***** INPUT DATA

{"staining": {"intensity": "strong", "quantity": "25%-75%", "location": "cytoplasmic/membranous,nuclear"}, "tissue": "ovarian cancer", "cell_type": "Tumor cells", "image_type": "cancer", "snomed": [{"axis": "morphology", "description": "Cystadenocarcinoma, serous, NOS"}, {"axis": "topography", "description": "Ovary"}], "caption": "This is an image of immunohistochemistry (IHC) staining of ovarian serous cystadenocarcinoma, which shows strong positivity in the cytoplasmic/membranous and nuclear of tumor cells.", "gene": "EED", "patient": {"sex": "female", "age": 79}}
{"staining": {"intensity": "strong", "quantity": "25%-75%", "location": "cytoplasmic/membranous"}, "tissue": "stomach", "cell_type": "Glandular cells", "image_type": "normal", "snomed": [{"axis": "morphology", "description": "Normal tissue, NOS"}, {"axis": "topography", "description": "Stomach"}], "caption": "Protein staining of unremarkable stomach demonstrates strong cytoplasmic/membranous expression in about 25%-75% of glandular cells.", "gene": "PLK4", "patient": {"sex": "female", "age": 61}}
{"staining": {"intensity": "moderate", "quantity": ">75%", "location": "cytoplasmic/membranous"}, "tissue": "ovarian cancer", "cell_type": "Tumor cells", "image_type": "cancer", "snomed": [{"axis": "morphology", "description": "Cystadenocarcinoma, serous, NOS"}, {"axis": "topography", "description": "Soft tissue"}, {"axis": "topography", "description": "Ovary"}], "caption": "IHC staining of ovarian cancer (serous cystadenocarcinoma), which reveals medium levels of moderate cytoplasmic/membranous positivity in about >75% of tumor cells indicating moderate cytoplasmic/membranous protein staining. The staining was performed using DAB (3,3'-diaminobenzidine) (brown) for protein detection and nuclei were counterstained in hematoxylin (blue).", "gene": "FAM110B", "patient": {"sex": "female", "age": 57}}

**********

### TASK GOAL
The word is "strong". Copy every line above where it appears.

### FINISHED TASK
{"staining": {"intensity": "strong", "quantity": "25%-75%", "location": "cytoplasmic/membranous,nuclear"}, "tissue": "ovarian cancer", "cell_type": "Tumor cells", "image_type": "cancer", "snomed": [{"axis": "morphology", "description": "Cystadenocarcinoma, serous, NOS"}, {"axis": "topography", "description": "Ovary"}], "caption": "This is an image of immunohistochemistry (IHC) staining of ovarian serous cystadenocarcinoma, which shows strong positivity in the cytoplasmic/membranous and nuclear of tumor cells.", "gene": "EED", "patient": {"sex": "female", "age": 79}}
{"staining": {"intensity": "strong", "quantity": "25%-75%", "location": "cytoplasmic/membranous"}, "tissue": "stomach", "cell_type": "Glandular cells", "image_type": "normal", "snomed": [{"axis": "morphology", "description": "Normal tissue, NOS"}, {"axis": "topography", "description": "Stomach"}], "caption": "Protein staining of unremarkable stomach demonstrates strong cytoplasmic/membranous expression in about 25%-75% of glandular cells.", "gene": "PLK4", "patient": {"sex": "female", "age": 61}}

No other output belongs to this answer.